May conjecture AM-GM without positivity $a_{1}a_{2}a_{3}\cdots a_{2n} \le\left(\frac{a_{1}+a_{2}+\cdots+a_{2n}}{2n}\right)^{2n}$

Question

Let $a_{1},a_{2},\cdots,a_{2n-1},a_{2n}$be real numbers,I conjecture

$$a_{1}a_{2}a_{3}\cdots a_{2n}=\prod_{i=1}^{2n}a_{i}=\le\left(\dfrac{a_{1}+a_{2}+\cdots+a_{2n}}{2n}\right)^{2n}\tag{1}$$ I have know if $a_{i}$ be postive real numbers,It's AM-GM inequality,but it seem for any real numbers,$(1)$ also hold?right?

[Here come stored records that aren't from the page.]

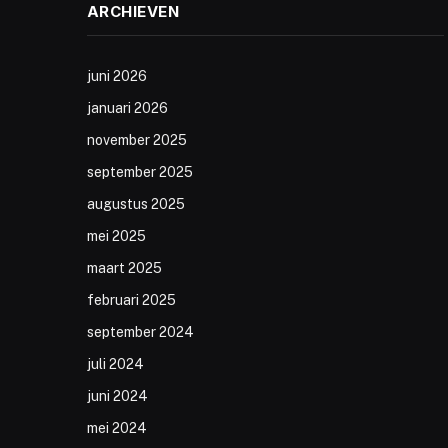
ARCHIEVEN
juni 2026
januari 2026
november 2025
september 2025
augustus 2025
mei 2025
maart 2025
februari 2025
september 2024
juli 2024
juni 2024
mei 2024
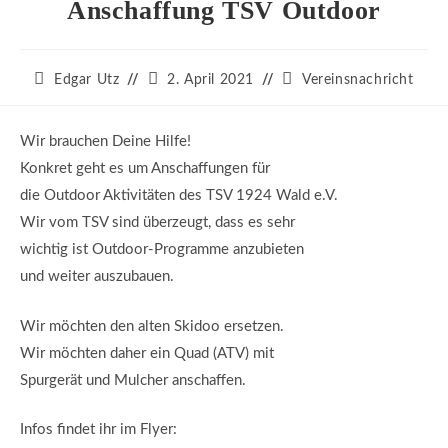
Anschaffung TSV Outdoor
Beitrags-
Beitrag
Beitrags-
Edgar Utz
2. April 2021
Vereinsnachricht
Autor:
veröffentlicht:
Kategorie:
Wir brauchen Deine Hilfe!
Konkret geht es um Anschaffungen für
die Outdoor Aktivitäten des TSV 1924 Wald e.V.
Wir vom TSV sind überzeugt, dass es sehr
wichtig ist Outdoor-Programme anzubieten
und weiter auszubauen.
Wir möchten den alten Skidoo ersetzen.
Wir möchten daher ein Quad (ATV) mit
Spurgerät und Mulcher anschaffen.
Infos findet ihr im Flyer:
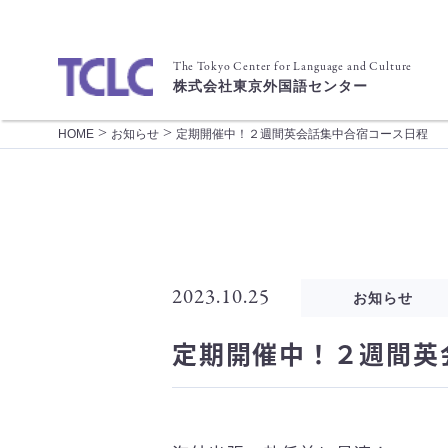
The Tokyo Center for Language and Culture
株式会社東京外国語センター
>
>
HOME
お知らせ
定期開催中！２週間英会話集中合宿コース日程
2023.10.25
お知らせ
定期開催中！２週間英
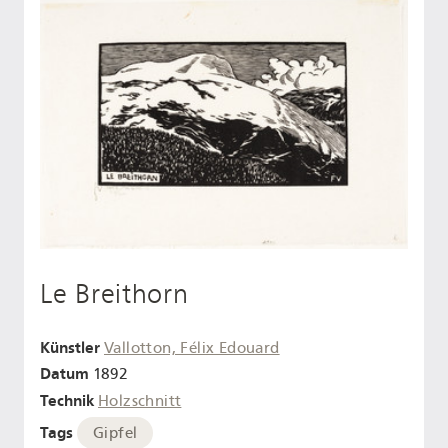
Le Breithorn
Künstler
Vallotton, Félix Edouard
Datum
1892
Technik
Holzschnitt
Tags
Gipfel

basis $n=2$ it is for any real $a_{1},a_{2}$,then have $$a_{1}a_{2}\le\left(\dfrac{a_{1}+a_{2}}{2}\right)^2\Longleftrightarrow 4a_{1}a_{2}\le (a_{1}+a_{2})^2\Longleftrightarrow (a_{1}-a_{2})^2\ge 0$$

Answer 1

This is incorrect. Set $a_1 = a_2 = -1, a_3 = a_4 = 1$.

Answer 2

The case of $2$ numbers does not generalize, because for $k \geq 3$ any pair $(S,P)$ can be attained as the values of $S = a_1 + a_2 + \dots + a_k$ and $P = a_1a_2 \cdots a_k$.